_Tareas propuestas:_
1. Reproduce del fragmento sobre Gjirokastra el tramo que va desde "Subimos por la" hasta "y evitaríamos embotellamientos.", ambos incluidos.
2. Según el fragmento sobre Gjirokastra, ¿qué se lograría avivando el ritmo, tal como aconsejó Dorian?
3. Prolonga el fragmento sobre Gjirokastra con un nuevo tramo que arranque justo después de su última oración.

_Fragmento seleccionado:_
★ ★ ★

El día era gris. Llovía ligeramente, algo incómodo, aunque nos permitió comprobar el por qué de la antigua denominación de la ciudad. El empedrado brillaba como la plata vieja, un efecto fugaz que parecía de encargo.

Subimos por la calle del bazar, rruga Gjinzenebrisi, la misma de la tarde anterior, aunque esta vez torcimos a la izquierda y prolongamos el ascenso en cuesta. Dorian nos aconsejó avivar el ritmo ya que de esa forma alcanzaríamos el castillo antes que el otro grupo y evitaríamos embotellamientos.



Los tejados y la parte alta de la ciudad se desplegaban ante nuestros ojos. La combinación de los tejados gris oscuro, casi negro, y los muros blancos poblados de ventanas me hacían parar a menudo. Respiraba, captaba la imagen, la interiorizaba, trataba de interpretarla y la fotografiaba. Las laderas salpicadas de verdor y árboles enhiestos marcaban el límite de la ciudad. Al otro lado del valle, las cumbres estaban nevadas y las nubes las acariciaban con mimo.

Kadaré, en su novela Crónica de la ciudad de piedra, había descrito su ciudad natal, según leí en la web de turismo de Gjirokastra, como “escamas de piedra forman la piel de este dragón durmiente que reposa inerte mirando a las montañas. Tejas de piedra sobre las casas, calles adoquinadas”. El bazar despertaba con cautela, como se desperezaría un animal mitológico tras un sueño prolongado. Las mercancías salían a la calle con parsimonia. La ciudad se derramaba por el costado de la montaña escalonada por las torres, compartimentada por los barrancos.

★ ★ ★

_Material proporcionado:_
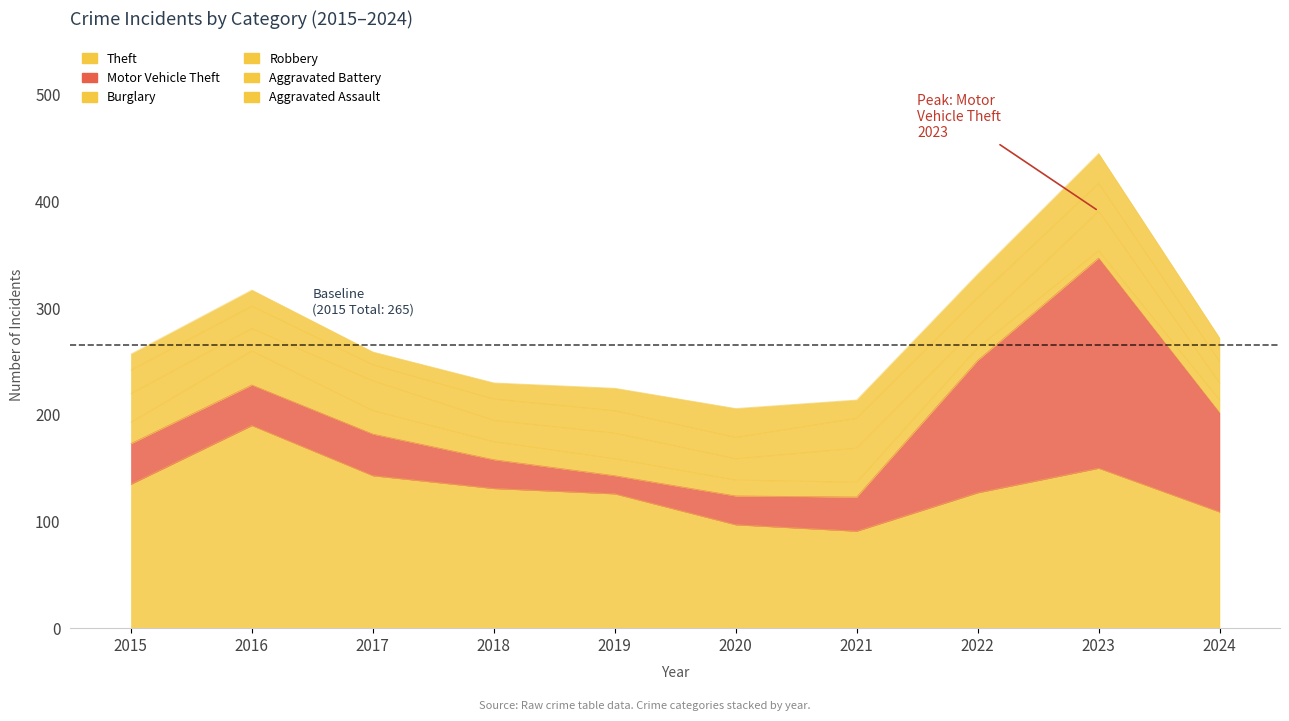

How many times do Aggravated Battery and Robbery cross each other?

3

★ ★ ★

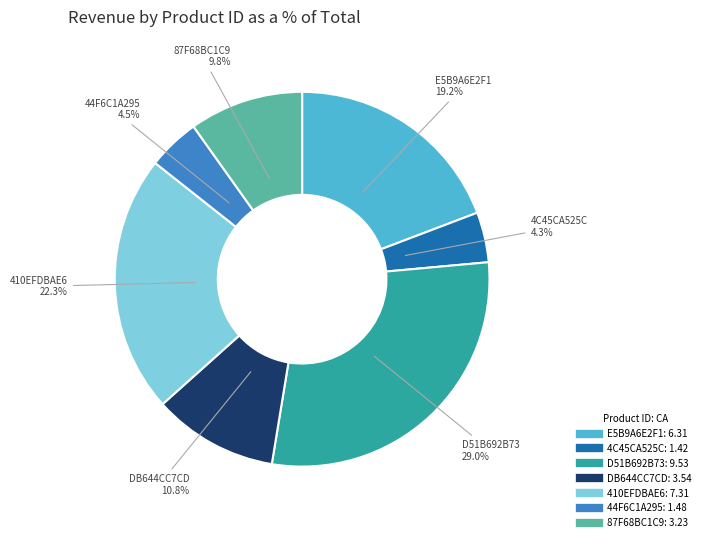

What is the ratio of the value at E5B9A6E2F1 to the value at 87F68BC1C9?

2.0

★ ★ ★

_Respuestas por tarea:_
1.
Subimos por la calle del bazar, rruga Gjinzenebrisi, la misma de la tarde anterior, aunque esta vez torcimos a la izquierda y prolongamos el ascenso en cuesta. Dorian nos aconsejó avivar el ritmo ya que de esa forma alcanzaríamos el castillo antes que el otro grupo y evitaríamos embotellamientos.

2. Alcanzarían el castillo antes que el otro grupo y evitarían embotellamientos.

3.
Alcé la vista y contemplé los muros del castillo. El terraplén, bastante vertical, estaba iluminado por flores amarillas. Si hubiera sido un invasor con ansias de conquista (mi única conquista deseada era la belleza) quizá me hubiera desfondado. Aún quedaba un buen trecho y las piernas respondían, aunque con esfuerzo, la respiración diafragmática controlando el resuello.

Gjirokastra había seguido las vicisitudes guerreras e históricas del resto del país, aunque se había significado en ciertos periodos más cercanos, como la aventura de Alí Pacha de Tepelene, admirado por Lord Byron, que le conoció en su primer viaje a Oriente, o por Alejandro Dumas, que le dedicó una novela, según leí en la guía. El poder otomano se tambaleaba y este personaje de tintes románticos llegó a declarar la independencia en 1819. Capturado dos años después fue decapitado. Eso amplió su leyenda.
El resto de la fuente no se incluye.